Date:January 22, 2011
Speaker Profile :
GM, IDBI BANK, Head Office, Mumbai
Speaking to the students of KIIT School of Management on, “The Changing Frontiers of Finance” Mr. A Khandual, GM of IDBI Bank spoke about the evolution of Indian banking system. He gave a brief overview of Pre-Independence era banking, Nationalisation of banks in 1969 &1980, and the Liberalisation policy of 1990’s.
Speaking about the changing face of Indian banks, he said that post-1990s, deregulation, advances in technology, the expansion and globalization of financial markets impacted Indian banks dramatically. Banks’ new competitive strategies are having a pronounced effect on products and processes. In the past, many banks thought of themselves as delivering a set of specific, largely unrelated products to different sets of customers. But, in response to the changing environment, banks today are pursuing strategies that aim to strengthen their ability to perform various financial functions – business planning for their retail customers, raising capital for the mid-market segment, tax-related services, selling mutual funds and insurance, among other things. The ability to perform such functions increasingly means offering a range of complementary or in some cases substitute products and services to the same customer.

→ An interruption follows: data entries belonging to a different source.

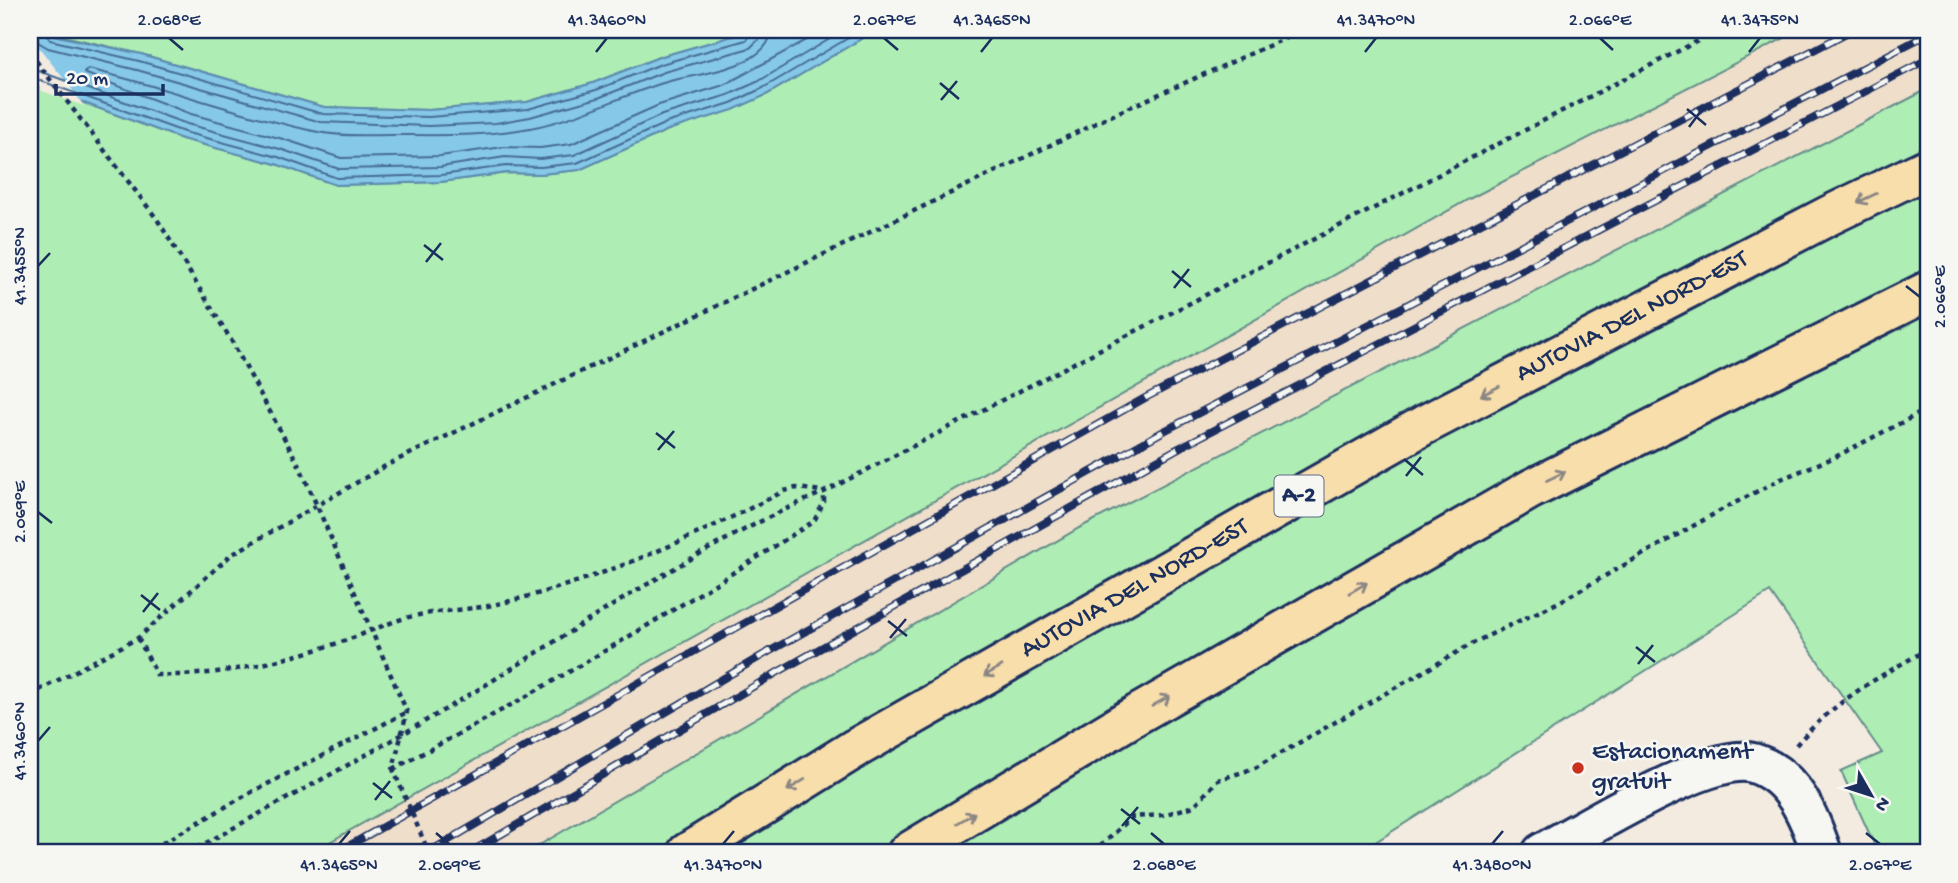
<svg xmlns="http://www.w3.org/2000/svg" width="1958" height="883" font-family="'Gochi Hand',sans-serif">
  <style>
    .built { fill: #efdeca }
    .green { fill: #aeedb4; stroke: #648e89; stroke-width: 2 }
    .water { fill: #86c8e7; stroke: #5b8bb0; stroke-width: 2 }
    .pier { fill: #f3ebe0 }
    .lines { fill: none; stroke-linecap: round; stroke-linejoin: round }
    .shore { stroke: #466c95; stroke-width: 2 }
    .minor-casing { stroke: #1b2f5e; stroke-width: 44 }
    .highway-casing { stroke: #1b2f5e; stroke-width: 44 }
    .path { stroke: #1b2f5e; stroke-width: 4.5; stroke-dasharray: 5 5; stroke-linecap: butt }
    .minor { stroke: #f6f6f2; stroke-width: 38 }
    .highway { stroke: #f8deab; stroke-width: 38 }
    .rail-casing { stroke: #1b2f5e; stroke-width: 8 }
    .rail { stroke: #f6f6f2; stroke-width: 5; stroke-dasharray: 16; stroke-linecap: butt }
    .path-bridge { stroke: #1b2f5e; stroke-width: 4.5; stroke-dasharray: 5 5; stroke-linecap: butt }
    .oneway { stroke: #8a8684 }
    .ticks { fill: none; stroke: #1b2f5e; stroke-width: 2.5 }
    .poi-dot { fill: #c8321e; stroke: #f6f6f2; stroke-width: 2.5 }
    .labels { text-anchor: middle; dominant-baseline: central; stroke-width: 5; stroke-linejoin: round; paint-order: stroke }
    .shield { fill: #f6f6f2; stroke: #5d6b8a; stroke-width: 2 }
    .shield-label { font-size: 24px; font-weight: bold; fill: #1b2f5e }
    .street-label { font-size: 26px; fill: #1b2f5e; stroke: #f6f6f2 }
    .poi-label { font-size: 26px; fill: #1b2f5e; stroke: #f6f6f2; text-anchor: start }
    .neatline { fill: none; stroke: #1b2f5e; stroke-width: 2.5 }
    .ticks-label { font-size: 18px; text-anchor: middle; fill: #1b2f5e }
  </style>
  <rect width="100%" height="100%" fill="#f3ebe0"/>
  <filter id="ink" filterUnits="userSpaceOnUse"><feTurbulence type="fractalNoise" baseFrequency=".0143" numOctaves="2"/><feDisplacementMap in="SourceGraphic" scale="14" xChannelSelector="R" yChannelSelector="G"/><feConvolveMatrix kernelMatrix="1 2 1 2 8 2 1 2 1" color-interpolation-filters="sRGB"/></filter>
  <g filter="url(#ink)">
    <path class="built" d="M1800,30H1928V89L1079,528L526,853H310L1469,199Z"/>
    <path class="green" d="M38,30H754L659,57L593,83L527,102L429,110L324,107L141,54Z
      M876,30H1800L1469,199L310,853H30V83L182,139L276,164L336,185L441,182L507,173L541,174L579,170L668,130L766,95Z
      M1928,89V853H1878L1841,771L1882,753L1770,592L1358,853H526L1079,528Z"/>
    <path class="water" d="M30,30L141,54L324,107L429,110L527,102L593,83L659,57L754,30H876L766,95L733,110L668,130L579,170L541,174L507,173L441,182L336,185L276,164L182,139L30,83Z"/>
    <path class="pier" d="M30,36L71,88L84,106L42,91L30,75Z"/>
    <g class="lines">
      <path class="shore" d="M35,30L38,42L48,48L137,70L321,122L429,126L496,123L530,117L598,98L664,72L750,48L758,40L761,30
        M44,30L50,40L139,61L323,114L429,117L528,109L596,90L661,64L746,40L752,30
        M771,30C770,67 699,74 670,81C623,94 579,119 530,128C484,137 438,135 392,135C368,135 343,137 318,132C241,116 166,87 88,69L84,73L191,114L283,139L341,158L440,156L503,147L540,148L571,144L659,105L724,85L825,30
        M30,68L187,124L280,149L339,169L440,167L505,157L540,159L574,155L662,115L728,95L759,81L845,30
        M30,77L184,132L278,157L337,178L441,175L506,166L541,167L577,163L666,123L731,103L763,88L862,30"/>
      <g class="minor-casing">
        <path id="minor" d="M1542,853C1584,831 1710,751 1753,763C1794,775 1809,817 1822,853"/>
      </g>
      <g class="highway-casing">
        <g id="highway">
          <path id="s1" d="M687,853L856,748L1424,425L1830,215L1928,168"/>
          <path d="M907,853L1136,715L1531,489L1928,291"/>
        </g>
      </g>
      <path class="path" d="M138,638L157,675C221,677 283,661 344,641C368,633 394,619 419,615C443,610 468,610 493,605C596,582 691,539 784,491L796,488L823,491
        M30,695L138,638L231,555L389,464L1119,112L1304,30
        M1796,745C1837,699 1875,679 1928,649
        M393,769C538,693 677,610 814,521L824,502V492
        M145,853L248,794L407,712
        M188,853C285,799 384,747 479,689C592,619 702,544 824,492L1719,30
        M1093,853L1132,817L1163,815L1194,806L1218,780L1255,768L1477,641L1559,602L1723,509L1781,479L1835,457L1928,409"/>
      <use href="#minor" class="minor"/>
      <use href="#highway" class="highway"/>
      <g class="rail-casing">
        <path id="rail" d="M336,853L1145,398L1852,30
          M427,853L763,655L1164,431L1928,34
          M469,853L778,672L1175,450L1928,59"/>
      </g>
      <use href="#rail" class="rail"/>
      <path class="path-bridge" d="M30,53L157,219L231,340L300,467L407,712L393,769L429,853"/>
    </g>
    <defs><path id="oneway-shaft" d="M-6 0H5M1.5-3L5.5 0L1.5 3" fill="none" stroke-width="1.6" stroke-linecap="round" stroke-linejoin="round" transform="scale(1.75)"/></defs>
    <g class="oneway">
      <use href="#oneway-shaft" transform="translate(1867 198) rotate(154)"/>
      <use href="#oneway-shaft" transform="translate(1490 391) rotate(153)"/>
      <use href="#oneway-shaft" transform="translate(1556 476) rotate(-26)"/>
      <use href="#oneway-shaft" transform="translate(1358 588) rotate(-30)"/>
      <use href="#oneway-shaft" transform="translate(993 671) rotate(150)"/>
      <use href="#oneway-shaft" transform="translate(1161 701) rotate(-30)"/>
      <use href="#oneway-shaft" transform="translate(796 785) rotate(148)"/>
      <use href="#oneway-shaft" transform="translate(966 818) rotate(-31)"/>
    </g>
  </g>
  <path class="ticks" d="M169,38L183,50M884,38L898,50M1600,38L1613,50M596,52L607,38M981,52L992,38M1365,52L1376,38M1749,52L1760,38M940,83L959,99M941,100L957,81M1687,109L1706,125M1689,127L1704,107M424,245L443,260M426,262L441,243M38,266L50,253M1172,271L1191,287M1906,286L1920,297M1174,288L1189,269M656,433L675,448M658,450L674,431M1404,459L1423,475M1406,476L1421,457M38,512L52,523M141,595L160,610M143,612L158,593M888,621L907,636M890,638L906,619M1636,647L1655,662M1638,664L1653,645M38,741L50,727M373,783L392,798M375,800L390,781M1121,809L1140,824M1122,826L1138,807M436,833L449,844M1151,833L1164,844M1866,833L1880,844M339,844L350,831M723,844L734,831M1492,844L1503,831"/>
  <circle class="poi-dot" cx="1578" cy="768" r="7"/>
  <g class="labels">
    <rect class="shield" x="1274.5" y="475.5" width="49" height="41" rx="5"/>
    <g class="shield-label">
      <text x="1299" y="496">A-2</text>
    </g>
    <g class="street-label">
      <text stroke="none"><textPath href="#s1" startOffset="1087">AUTOVIA DEL NORD-EST</textPath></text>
      <text stroke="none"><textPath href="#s1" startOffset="520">AUTOVIA DEL NORD-EST</textPath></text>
    </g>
    <g class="poi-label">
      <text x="1592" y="753">Estacionament<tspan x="1592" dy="30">gratuit</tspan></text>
    </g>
  </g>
  <rect width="1958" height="883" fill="none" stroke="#f6f6f2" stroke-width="77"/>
  <g transform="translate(1871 795) rotate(129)" stroke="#f6f6f2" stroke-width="5" paint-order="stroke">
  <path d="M0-5L12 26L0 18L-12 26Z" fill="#1b2f5e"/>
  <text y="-10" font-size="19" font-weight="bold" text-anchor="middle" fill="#1b2f5e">N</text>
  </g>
  <path d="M56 84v10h107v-10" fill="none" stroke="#1b2f5e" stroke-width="3.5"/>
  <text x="66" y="84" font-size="21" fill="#1b2f5e" stroke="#f6f6f2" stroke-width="5" paint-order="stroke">20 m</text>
  <rect x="38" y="38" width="1882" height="806" class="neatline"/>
  <g class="ticks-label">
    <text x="169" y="25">2.068°E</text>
    <text x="607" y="25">41.3460°N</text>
    <text x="884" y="25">2.067°E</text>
    <text x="992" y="25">41.3465°N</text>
    <text x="1376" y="25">41.3470°N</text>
    <text x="1600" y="25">2.066°E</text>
    <text x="1760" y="25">41.3475°N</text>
    <text transform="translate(19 266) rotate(-90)" y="6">41.3455°N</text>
    <text transform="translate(1939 297) rotate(-90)" y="6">2.066°E</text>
    <text transform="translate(19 512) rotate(-90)" y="6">2.069°E</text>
    <text transform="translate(19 741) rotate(-90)" y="6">41.3460°N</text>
    <text x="339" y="870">41.3465°N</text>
    <text x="449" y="870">2.069°E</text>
    <text x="723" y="870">41.3470°N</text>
    <text x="1164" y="870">2.068°E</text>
    <text x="1492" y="870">41.3480°N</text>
    <text x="1880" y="870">2.067°E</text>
  </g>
</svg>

He showcased the Changing Face of Indian banking, some of the significant changes discussed were:
|Sellers Market||Buyers Market|
|Localized Market||Globalised Market|
|Commercial Orientation||Developmental Orientation|
|Traditional Technology||High based banking|
|Conventional Product Mix||Customized Product Mix|
|Security based lending||Purpose & Viability based lending|
|Statutory Regulation||Prudential Regulation|
Mr. Khandual explained each point in detail so that the students can understand how Banks have no longer restricted themselves to traditional banking activities, but explored newer avenues to increase business and capture new markets.
Formation of Development Banks in India:
Mr. Khandual further discussed the premise of coming up of Development banks. Development banks were set up in India at various points of time starting from the late 1940s to cater to the medium to long term financing requirements of industry as the capital market in India had not developed sufficiently.
In order to perform their role, Development Banks extended funds in the shape of Long Term Operations (LTO) Fund of the Reserve bank of India and government guaranteed bonds. Funds from these sources were not only available at concessional rates, but also on a long term basis with their maturity period ranging from 10-15 years.
He Listed the Functions of Development Bank:
- Increase loans and equity investments for their monetary and social development.
- Provides technical help for the planning and implementation of development projects and programs and for advisory services.
- Promotes and facilitates speculation of public and private capital for growth and development.
- Responds to requests for assistance in coordinating growth policies.
Mr. Khandual also spoke about specialty banking sector services like:
- Asset Transformation
- Information Cost Advantage
- Superior Liquidity
- Transaction cost service
- Maturity Intermediation
- Money supply transmission
- Credit Allocation
- Intergenerational Wealth Transfers
- Payment Service (RTGS)
Mr. Khandual had a piece of advice for the students. He said, “KIIT University is an excellent forum having amazing infrastructure and distinguished faculties which is no less than the IIM’s. It’s just the students out here who have to realise the opportunities and keep pace with the changes happening in the industry.”